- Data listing
===
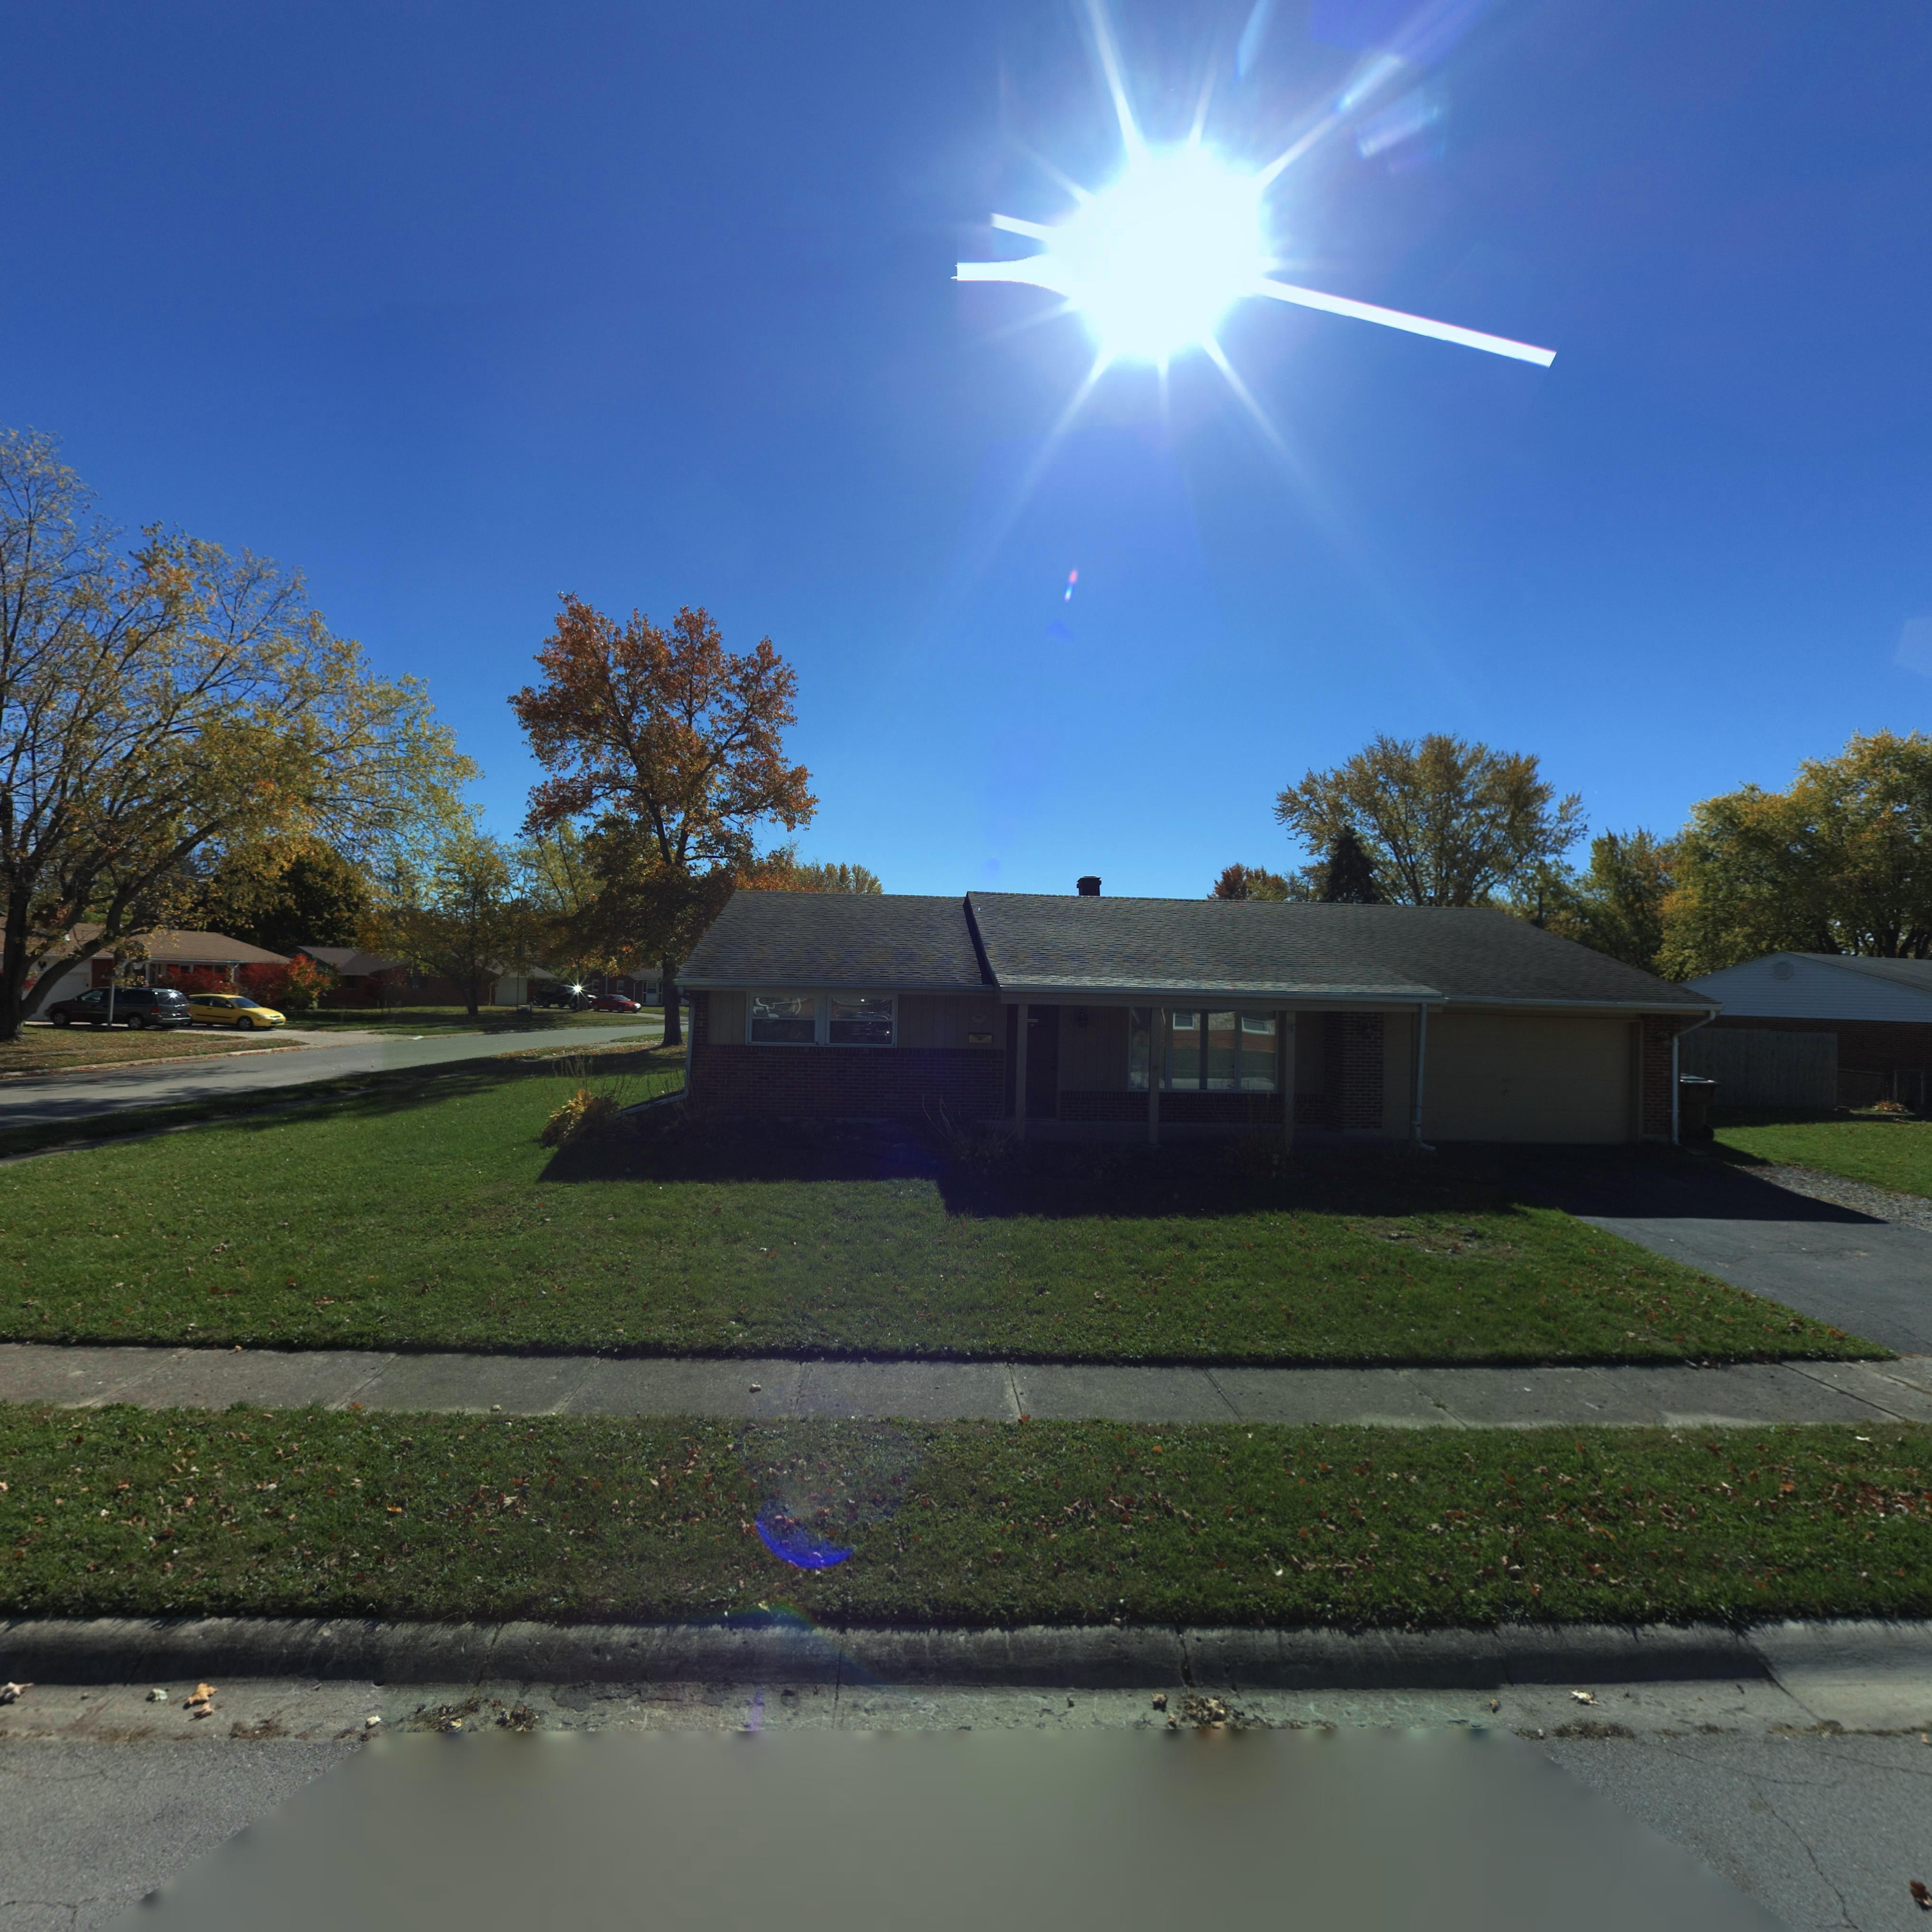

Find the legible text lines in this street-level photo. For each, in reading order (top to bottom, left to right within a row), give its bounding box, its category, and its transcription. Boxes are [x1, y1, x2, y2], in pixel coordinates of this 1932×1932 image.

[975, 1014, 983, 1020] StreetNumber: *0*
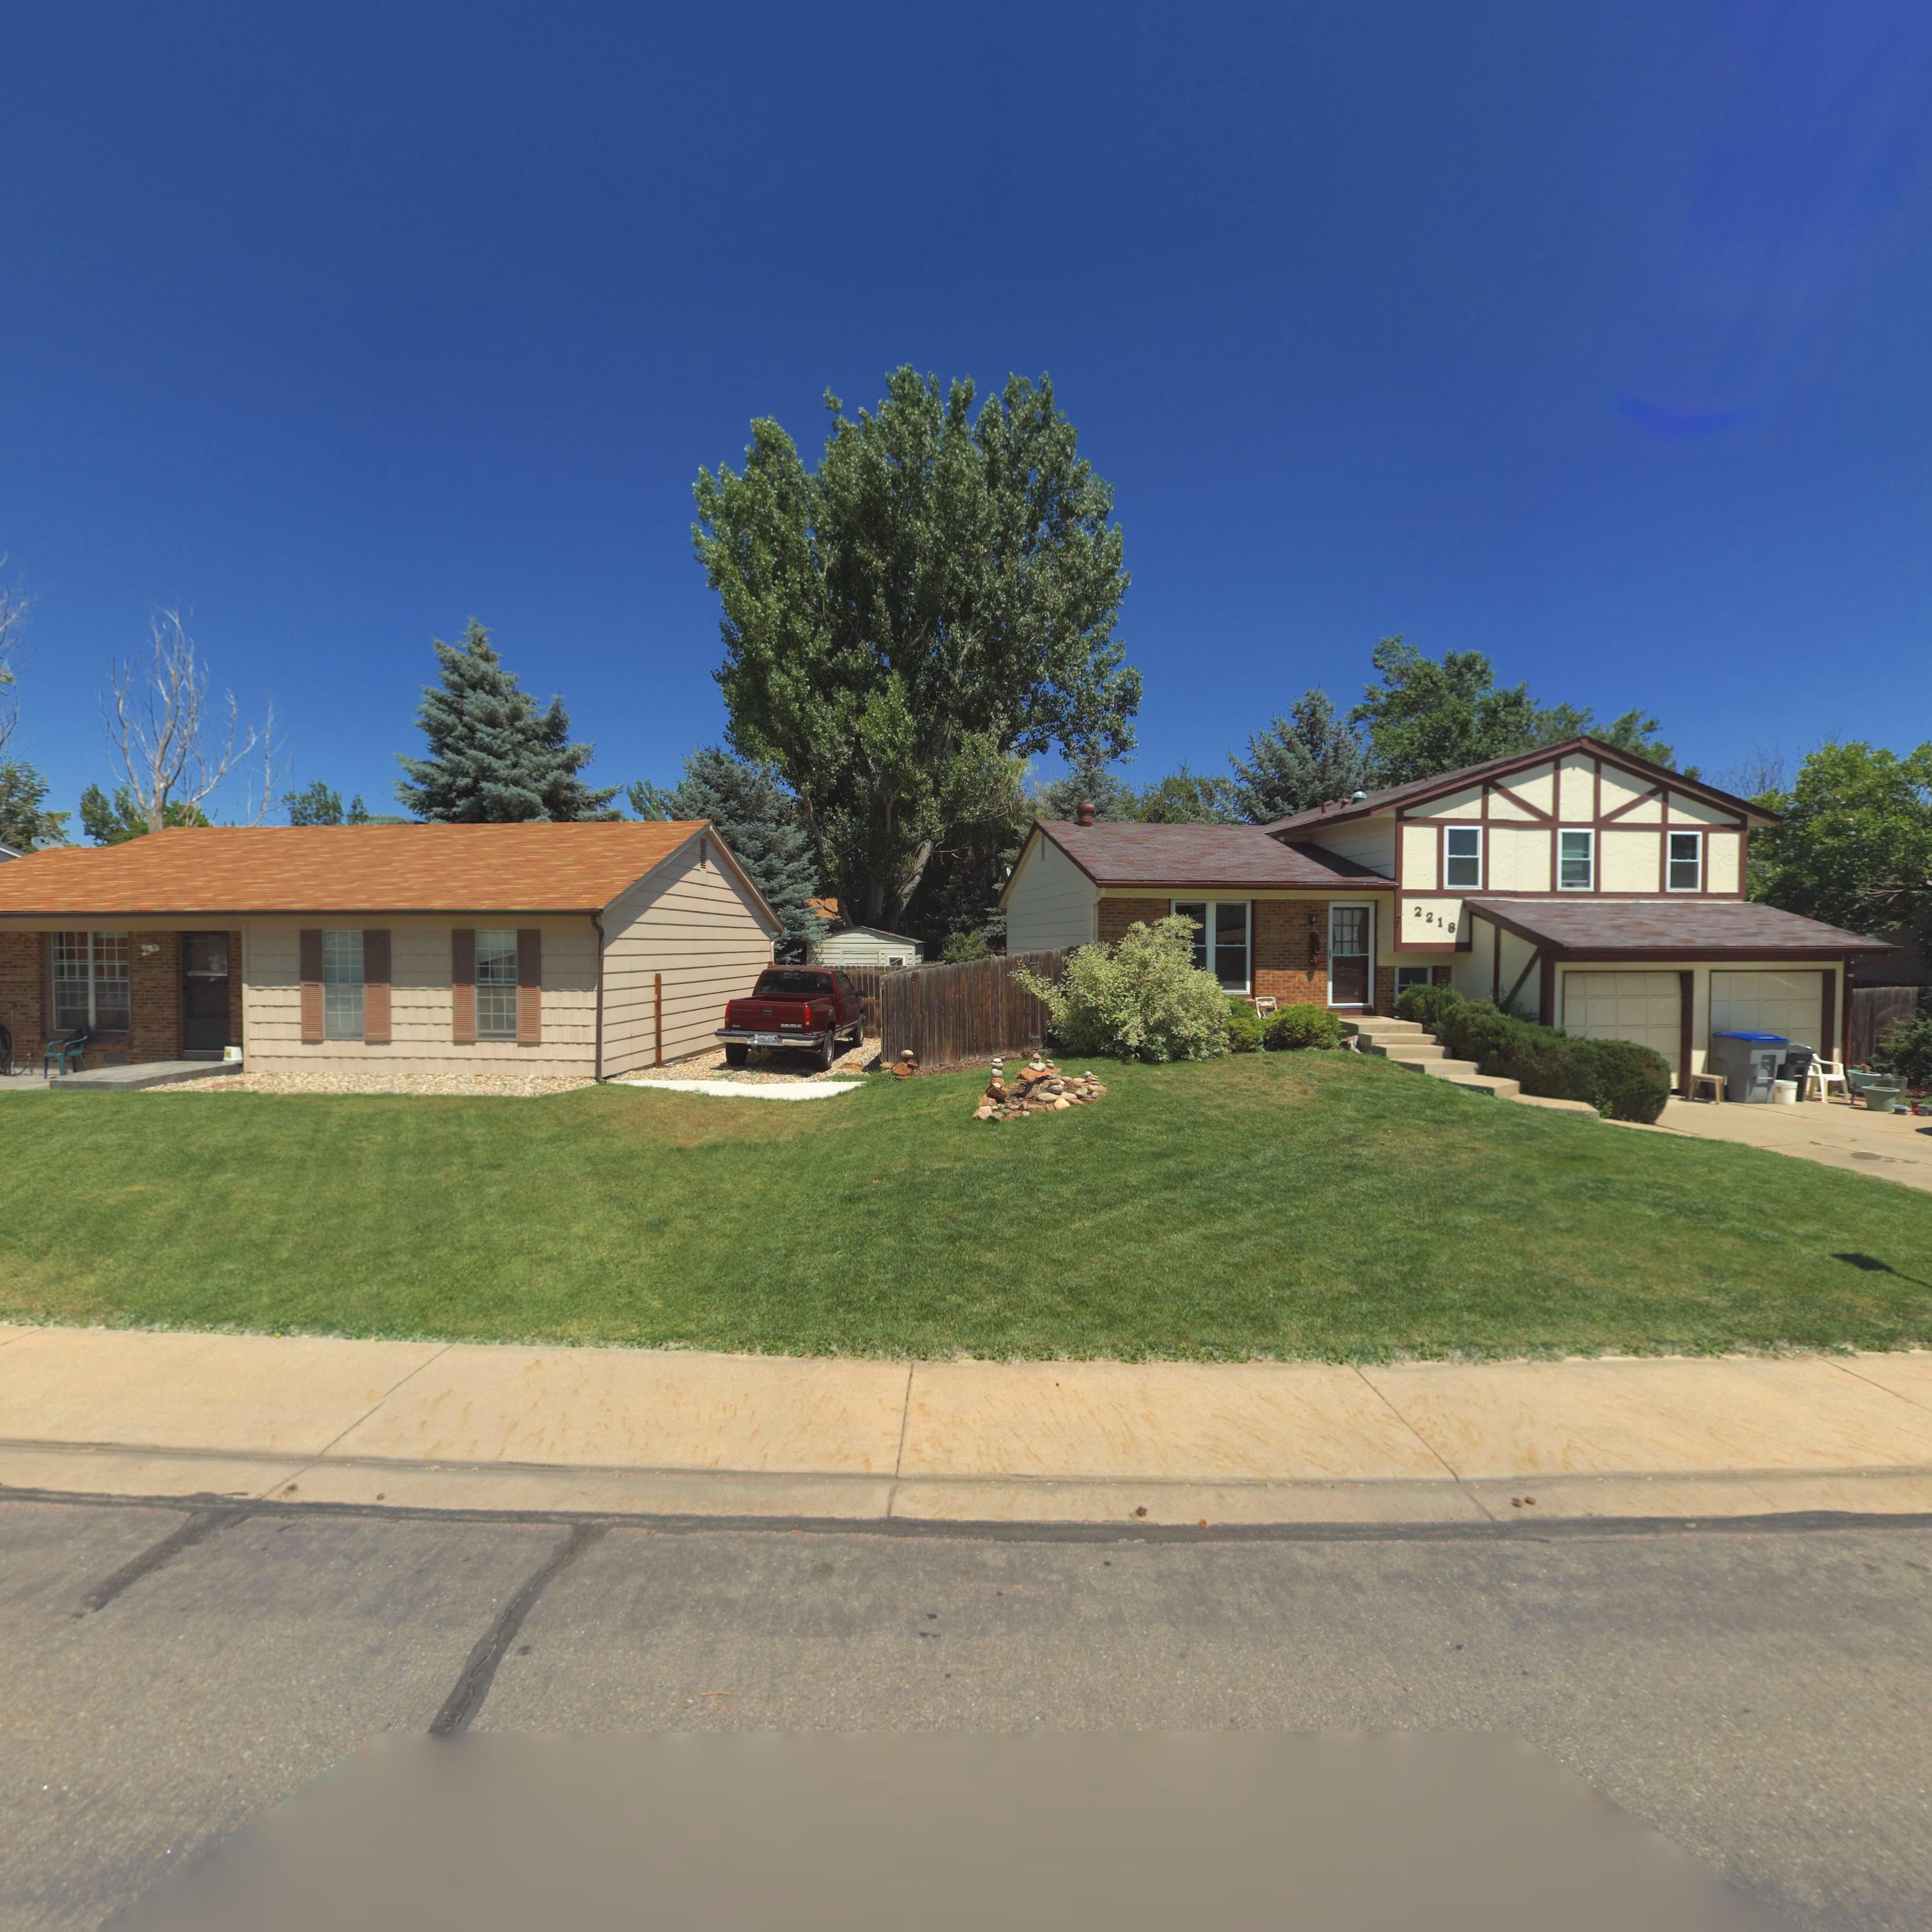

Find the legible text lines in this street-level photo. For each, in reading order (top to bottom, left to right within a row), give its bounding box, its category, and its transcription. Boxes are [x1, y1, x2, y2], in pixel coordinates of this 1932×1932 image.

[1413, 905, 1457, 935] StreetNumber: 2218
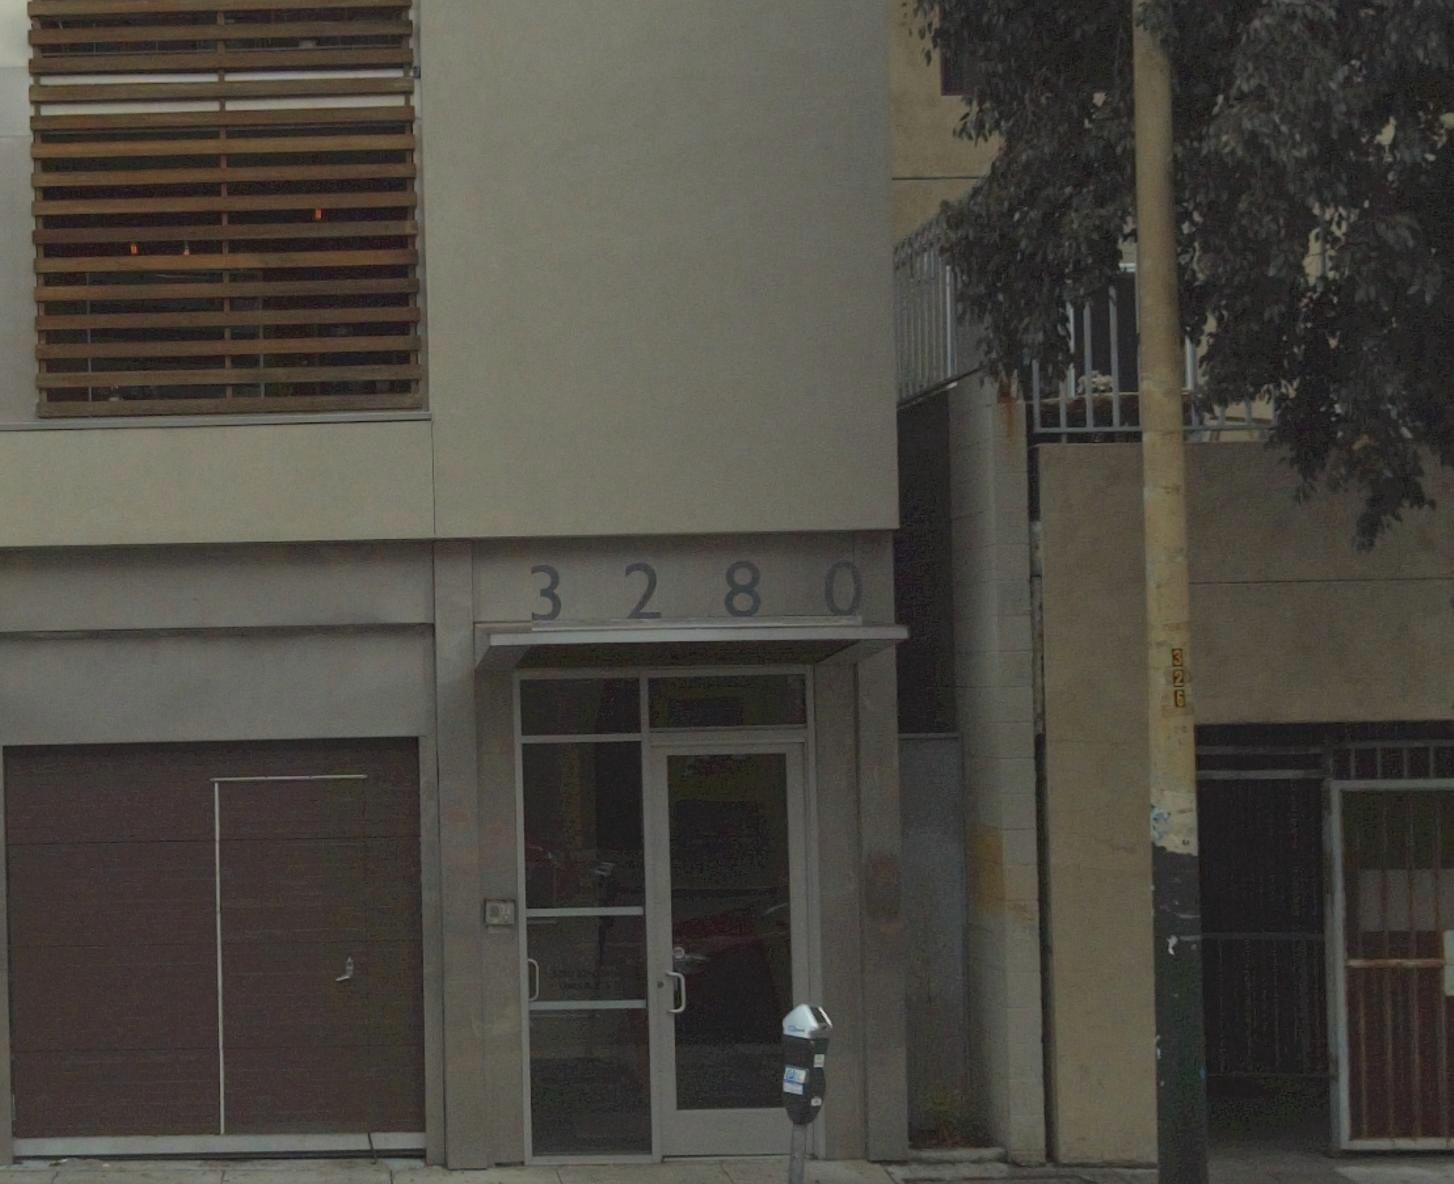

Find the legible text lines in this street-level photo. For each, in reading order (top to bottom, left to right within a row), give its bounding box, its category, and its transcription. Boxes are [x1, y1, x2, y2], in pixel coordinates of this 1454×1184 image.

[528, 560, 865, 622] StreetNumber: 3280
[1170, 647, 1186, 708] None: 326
===
Reproduce every item above, substituting "street-view image" for each occurrence of "street-level photo" and keeping all other text unchanged. Omit the pictures from your answer.

Find the legible text lines in this street-view image. For each, in reading order (top to bottom, left to right within a row), give its bounding box, its category, and its transcription. Boxes are [x1, y1, x2, y2], in pixel coordinates of this 1932×1932 image.

[975, 1014, 983, 1020] StreetNumber: *0*

Find the legible text lines in this street-view image. For each, in reading order (top to bottom, left to right within a row), give its bounding box, its category, and its transcription. Boxes are [x1, y1, x2, y2], in pixel coordinates of this 1932×1932 image.

[1413, 905, 1457, 935] StreetNumber: 2218

Find the legible text lines in this street-view image. For each, in reading order (top to bottom, left to right within a row), give its bounding box, its category, and its transcription. Boxes are [x1, y1, x2, y2], in pixel coordinates of this 1454×1184 image.

[528, 560, 865, 622] StreetNumber: 3280
[1170, 647, 1186, 708] None: 326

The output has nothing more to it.